On July 20th, 1969 my family and I were glued to the TV the entire day.  I believe it was just around 4:00 PM when we heard those famous words, "Houston, Tranquility Base here. The Eagle has landed."  Walter Cronkite and Wally Schirra were the commentators. I had watched them so much that they felt like part of the family. I remember Walter removing his glasses and uttering "Wow!" when those famous words were relayed, finally announcing that men had successfully landed on the lunar surface.

Fast forward to that evening.


After a sufficient amount of pleading. my parents let me stay up past my bedtime in order to watch the first live TV from the moon.  When Neil Armstrong pulled the cord that lowered the panel from the side of the LM, revealing the TV camera, we witnessed grainy, ghost like and upside down images from the moon. Someone at NASA quickly inverted the picture and we were able to clearly see the first human being take a fledgling step on celestial body that was not the Earth.  For the next couple of hours, we sat before the TV and we didn't go to sleep until Neil and Buzz had climbed back up into Eagle and had safely closed the hatch.

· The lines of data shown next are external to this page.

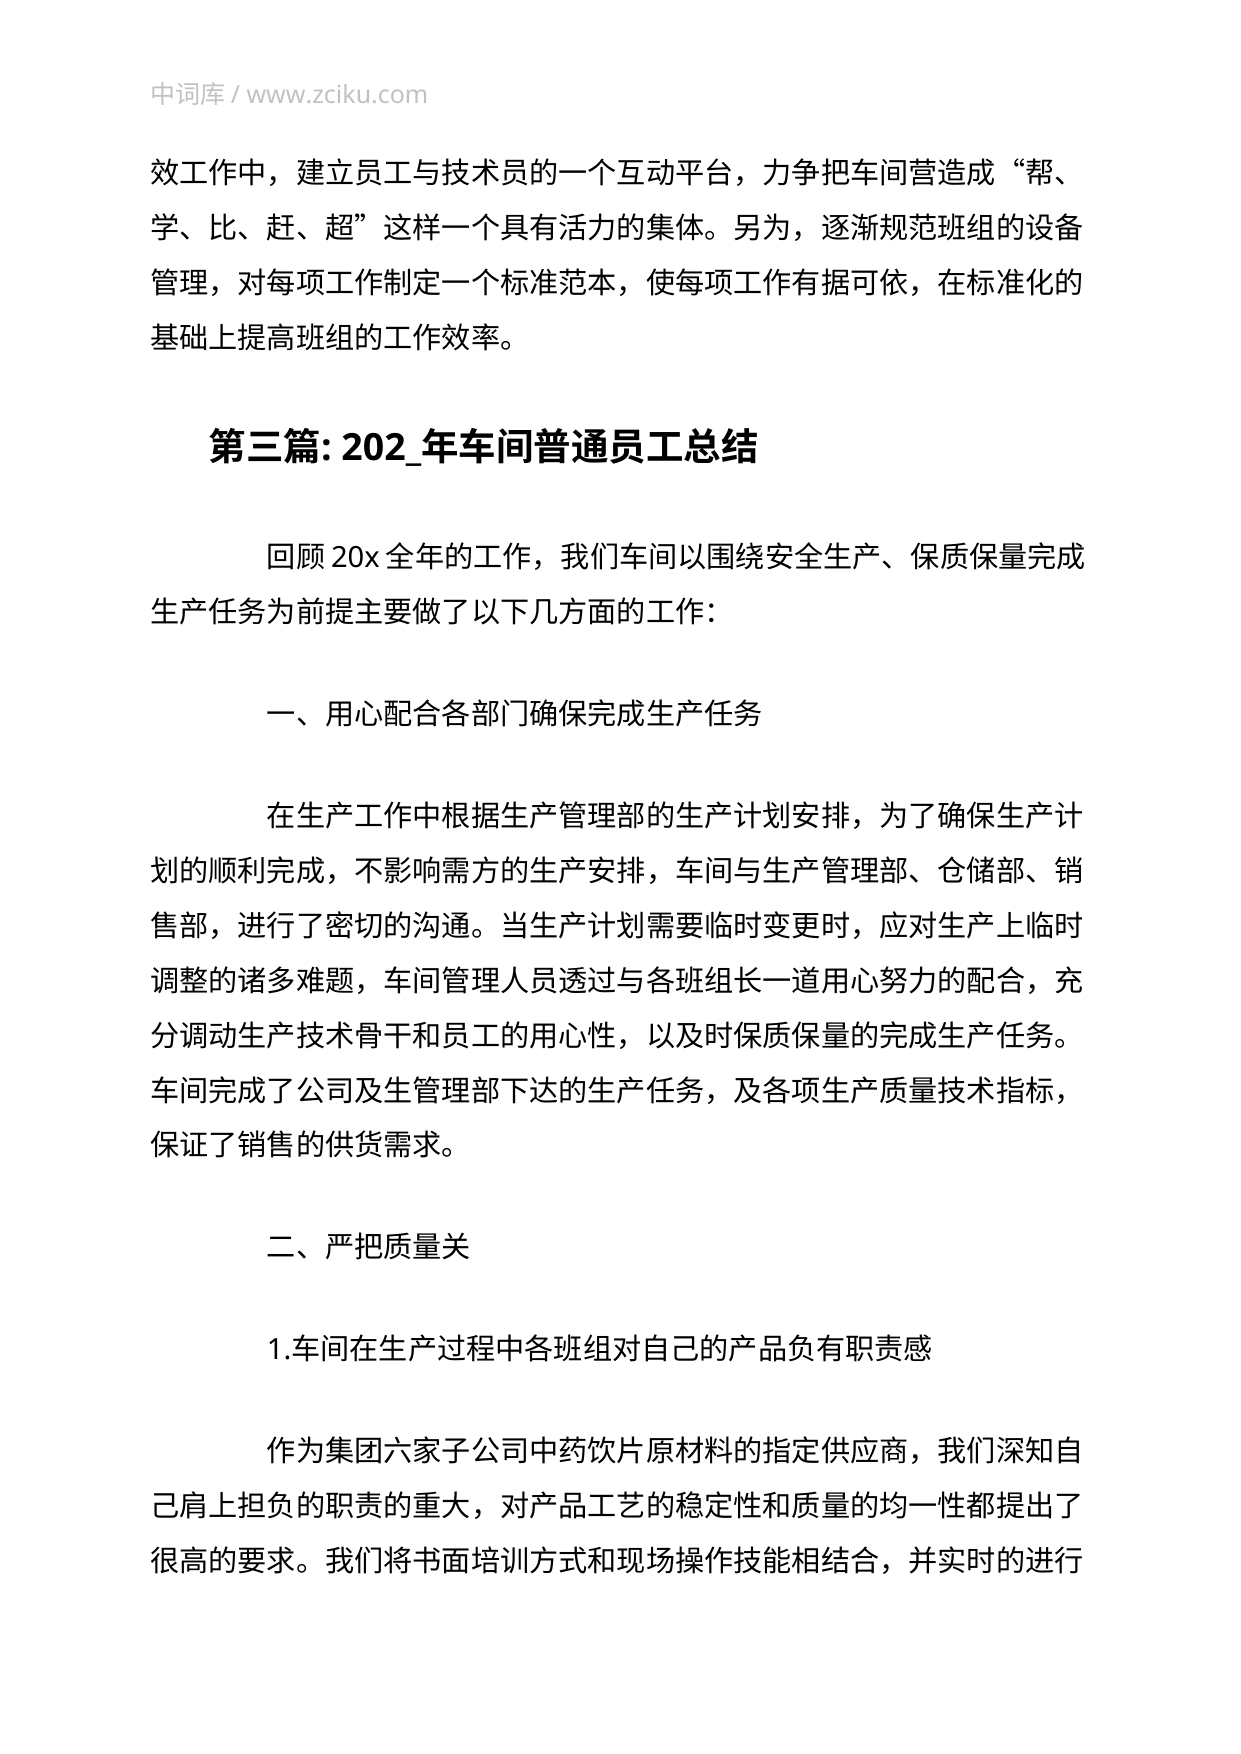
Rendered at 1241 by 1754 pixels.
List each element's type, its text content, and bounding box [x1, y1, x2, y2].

text 一、用心配合各部门确保完成生产任务 [150, 691, 1090, 733]
text 二、严把质量关 [150, 1224, 1090, 1266]
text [150, 1427, 1090, 1579]
text 1.车间在生产过程中各班组对自己的产品负有职责感 [150, 1326, 1090, 1368]
text 回顾20x全年的工作，我们车间以围绕安全生产、保质保量完成生产任务为前提主要做了以下几方面的工作： [150, 534, 1090, 631]
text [150, 150, 1090, 357]
text 第三篇: 202_年车间普通员工总结 [150, 416, 1090, 471]
text 在生产工作中根据生产管理部的生产计划安排，为了确保生产计划的顺利完成，不影响需方的生产安排，车间与生产管理部、仓储部、销售部，进行了密切的沟通。当生产计划需要临时变更时，应对生产上临时调整的诸多难题，车间管理人员透过与各班组长一道用心努力的配合，充分调动生产技术骨干和员工的用心性，以及时保质保量的完成生产任务。车间完成了公司及生管理部下达的生产任务，及各项生产质量技术指标，保证了销售的供货需求。 [150, 793, 1090, 1164]
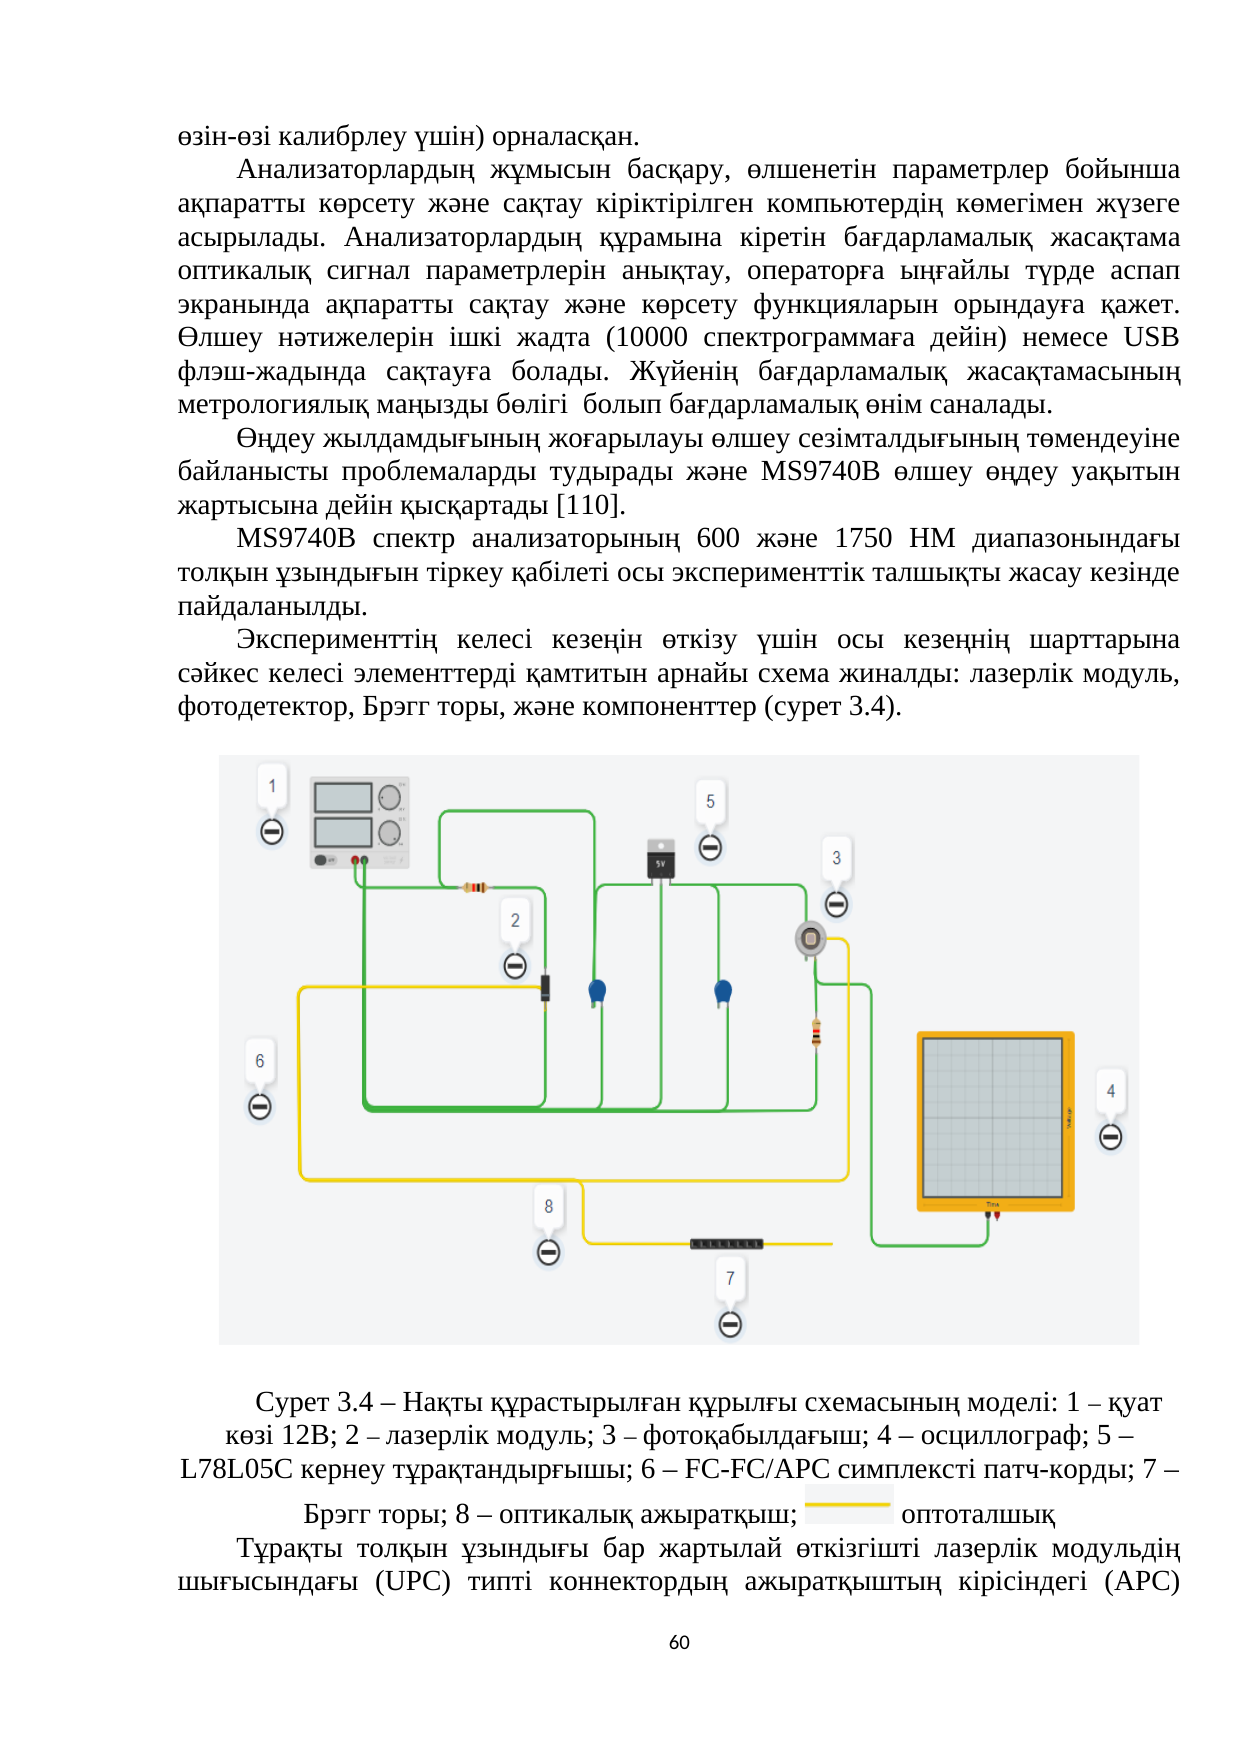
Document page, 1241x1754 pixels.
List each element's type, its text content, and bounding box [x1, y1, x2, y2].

That was a wondrous time to be alive. To watch history being made - good history being made, is a wonderful thing.  The national will to explore space may have died somewhat with the conclusion of Project Apollo, but countless youngsters learned that it really IS possible to dream big dreams, and to do great and wondrous things.  All you have to do is have the will and ambition to get them done.

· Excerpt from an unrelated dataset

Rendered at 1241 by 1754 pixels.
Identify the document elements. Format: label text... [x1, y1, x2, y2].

Earlier this afternoon I worked WA3NAN , the Goddard Spaceflight Amateur Radio Club station in Greenbelt MD, on 40 Meters Sideband (I know, I know!), in order to work one of the few Apollo 11 Special Event Stations that was on the air this weekend. I tried working N4A and N4R in Alabama, but it seemed like neither 20 or 40 Meters were allowing my signal the hop it needed to get the job done.


72 de Larry W2LJ
QRP - When you care to send the very least!